We identified as endemics those entities for which all COI sequences occurred exclusively within the study area.
1) Which are the centres of endemism?
To locate the centres of endemism we ran regionalisation analyses for the occurrence data of endemics in 0.5x0.5 cells. We used the “recluster.region” function in the R package “recluster” (https://cran.r-project.org/web/packages/recluster/index.html) specifically designed to retrieve biogeographic regions at the intracontinental scale. We obtained clustering solutions from 2 to 8 centres based on the Simpson turnover index, suited to identify regions based on vicariant patterns of distribution. The “recluster.region” function also calculates the silhouette width and the explained dissimilarity, evaluating how cells resemble those of their own centre (cohesion) compared to other centres (separation). Once the centres were obtained, we identified their exclusive endemics using the “indval” function in the “labdsv” R package (https://cran.r-project.org/web/packages/labdsv/labdsv.pdf).
2) Are endemics characterised by different ecological traits in different centres?
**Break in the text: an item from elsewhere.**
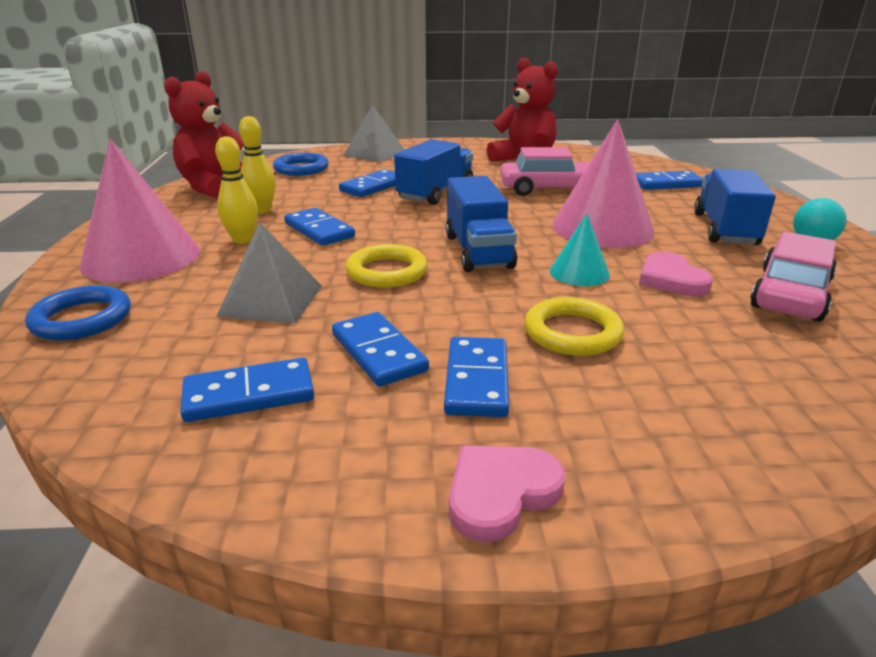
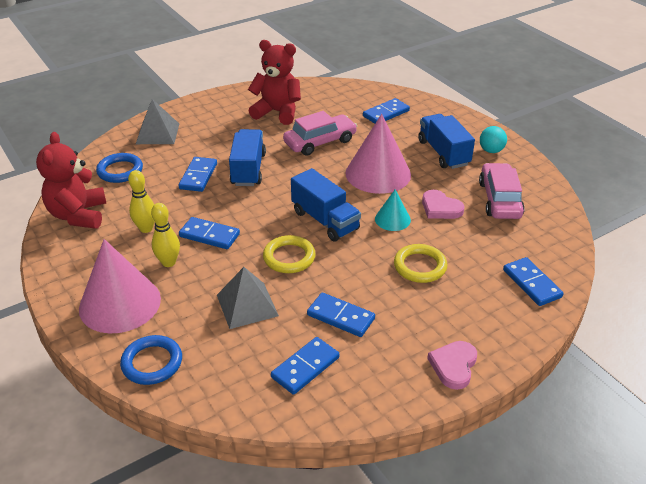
camera: 30 degrees left, 10 degrees up
blue domino [444,337,509,417] -> blue domino moved to [503,257,564,306]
The traits of species which entities belong to, were compared between endemics from different centres and between endemics and non-endemics from the same centre. We used a series of 10 ecological traits for European Butterflies (Middleton-Welling et al, in press; Platania et al., 2020). These traits were used to describe both the alpha niche (i.e. functional traits describing the primary functions of invertebrates, and the beta niche (features related to distributional and environmental preferences) (Table 1). Butterfly traits are highly intercorrelated and are usually reduced to factors by Principal Component Analyses (PCA). We applied PCA to life history and distribution traits using the function rda of the R package “vegan” (https://cran.r-project.org/web/packages/vegan/index.html). Those components showing eigenvalues higher than one were retained as variables.
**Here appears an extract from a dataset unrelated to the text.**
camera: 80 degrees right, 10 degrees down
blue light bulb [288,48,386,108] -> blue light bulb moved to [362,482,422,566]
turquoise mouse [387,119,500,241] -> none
To assess differences in traits we applied a phylogenetic ANOVA, using the “aov.phylo” function of the R package “geiger” (https://cran.r-project.org/web/packages/geiger/index.html). As a reference phylogeny we used a time-calibrated phylogenetic tree for all 496 species of European butterflies, based on 14 mitochondrial and nuclear genes (Wiemers, Chazot, Wheat, Schweiger, & Wahlberg, 2020). We carried out pairwise comparisons through sequential Bonferroni corrections. We log transformed the number of host plants to improve its normality. To investigate if the traits show different variances among groups, we carried out tests of variance homogeneity (followed by pairwise comparisons with sequential Bonferroni correction) through the non-parametric Fligner-Killeen test, using the “check_homogeneity” function of the R package “performance” (https://cran.r-project.org/web/packages/performance/index.html).
3) Do the endemics from EVOc(s) show lower variance in genetic divergence?
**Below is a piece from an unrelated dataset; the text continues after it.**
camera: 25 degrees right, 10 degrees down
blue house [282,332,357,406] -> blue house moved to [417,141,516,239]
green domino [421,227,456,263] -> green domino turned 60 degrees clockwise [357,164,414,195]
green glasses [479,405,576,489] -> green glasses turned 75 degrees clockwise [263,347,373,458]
For each entity, we obtained genetic divergence from its closest entity in the five family trees using the function “distTips” of the R package “adephylo” (https://cran.r-project.org/web/packages/adephylo/index.html). We compared divergence between endemics from different centres and between endemics and non-endemics of the same region using ANOVAs and variance comparisons as described above. We also compared divergence among types of entity using the same method. We did not apply a correction for phylogenetic autocorrelation because genetic distances are exactly the variable compared here. We compared the incidence of the SE, ME, LE and LME endemics among centres through a Chi Square test.
All analyses can be replicated by launching the R script (script.R).